Tanto quanto o governo de Cabul, o Talibã parece estar dando muita atenção à geoeconomia e ao fato de o Afeganistão estar no cerne de um inevitável surto de crescimento econômico.
Talvez ambos os lados devessem estar dando muita atenção também a Zoon Ahmed Khan, uma brilhante paquistanesa que trabalha como pesquisadora no Instituto da Estratégia da Iniciativa Cinturão e Rota, na Universidade de Tsinghua.
Zoon Ahmed Khan observa que "uma contribuição importante que a China traz por meio da ICR é enfatizar o fato de que países em desenvolvimento, como o Paquistão, têm que encontrar seu próprio caminho de desenvolvimento, em vez de seguir o modelo ocidental de governança".
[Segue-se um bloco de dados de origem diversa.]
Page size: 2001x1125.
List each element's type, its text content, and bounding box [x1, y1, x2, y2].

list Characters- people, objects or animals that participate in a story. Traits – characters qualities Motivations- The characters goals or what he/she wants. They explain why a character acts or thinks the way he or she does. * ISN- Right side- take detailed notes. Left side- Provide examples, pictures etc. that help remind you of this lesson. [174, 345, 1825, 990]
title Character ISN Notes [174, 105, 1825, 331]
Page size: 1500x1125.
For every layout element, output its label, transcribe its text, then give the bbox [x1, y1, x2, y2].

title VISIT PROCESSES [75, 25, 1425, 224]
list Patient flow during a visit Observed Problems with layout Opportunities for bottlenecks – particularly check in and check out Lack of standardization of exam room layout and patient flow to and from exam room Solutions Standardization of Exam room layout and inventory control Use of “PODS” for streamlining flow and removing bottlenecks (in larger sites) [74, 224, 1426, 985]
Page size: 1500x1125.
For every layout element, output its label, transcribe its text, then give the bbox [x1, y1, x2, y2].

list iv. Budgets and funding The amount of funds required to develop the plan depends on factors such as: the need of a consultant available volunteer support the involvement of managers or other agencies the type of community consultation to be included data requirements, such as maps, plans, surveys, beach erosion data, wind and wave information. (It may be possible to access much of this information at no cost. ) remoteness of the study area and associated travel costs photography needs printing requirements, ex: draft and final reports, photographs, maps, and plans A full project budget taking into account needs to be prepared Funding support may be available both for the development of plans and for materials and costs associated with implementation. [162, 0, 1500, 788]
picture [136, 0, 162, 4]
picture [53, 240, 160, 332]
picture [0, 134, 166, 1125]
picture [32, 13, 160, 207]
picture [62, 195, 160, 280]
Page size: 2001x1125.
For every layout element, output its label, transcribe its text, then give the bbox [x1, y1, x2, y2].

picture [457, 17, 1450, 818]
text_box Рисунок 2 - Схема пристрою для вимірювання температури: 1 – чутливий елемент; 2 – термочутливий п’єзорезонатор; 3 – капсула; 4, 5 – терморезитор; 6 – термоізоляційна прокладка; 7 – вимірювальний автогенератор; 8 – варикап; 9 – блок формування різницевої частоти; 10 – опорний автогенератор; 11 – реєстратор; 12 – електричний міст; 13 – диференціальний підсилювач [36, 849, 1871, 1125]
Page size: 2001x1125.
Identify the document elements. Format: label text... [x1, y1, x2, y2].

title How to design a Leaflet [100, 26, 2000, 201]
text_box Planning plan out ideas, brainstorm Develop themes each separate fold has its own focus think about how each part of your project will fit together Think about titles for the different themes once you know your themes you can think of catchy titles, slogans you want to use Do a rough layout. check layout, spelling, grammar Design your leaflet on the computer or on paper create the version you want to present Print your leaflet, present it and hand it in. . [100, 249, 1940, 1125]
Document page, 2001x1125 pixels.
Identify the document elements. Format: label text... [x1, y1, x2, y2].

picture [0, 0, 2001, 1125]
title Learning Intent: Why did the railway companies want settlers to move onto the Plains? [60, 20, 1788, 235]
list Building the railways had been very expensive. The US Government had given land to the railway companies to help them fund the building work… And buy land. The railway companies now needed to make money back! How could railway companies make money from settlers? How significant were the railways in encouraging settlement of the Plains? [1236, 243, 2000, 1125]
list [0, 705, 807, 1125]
Ela acrescenta: A melhor coisa que o Paquistão pode aprender com o modelo chinês é como criar seu próprio modelo. A China não deseja impor seu trajeto e sua experiência a outros países, o que é muito importante".
Ela afirma categoricamente que a Iniciativa Cinturão e Rota "vem beneficiando uma região muito mais vasta que o Paquistão. Com a iniciativa, o que a China tenta fazer é apresentar aos países parceiros sua experiência e as coisas que ela pode oferecer".
Tudo o que foi dito acima, decididamente, se aplica também ao Afeganistão - e à sua tortuosa mas, em última análise, inevitável inserção no atual processo de integração eurasiana.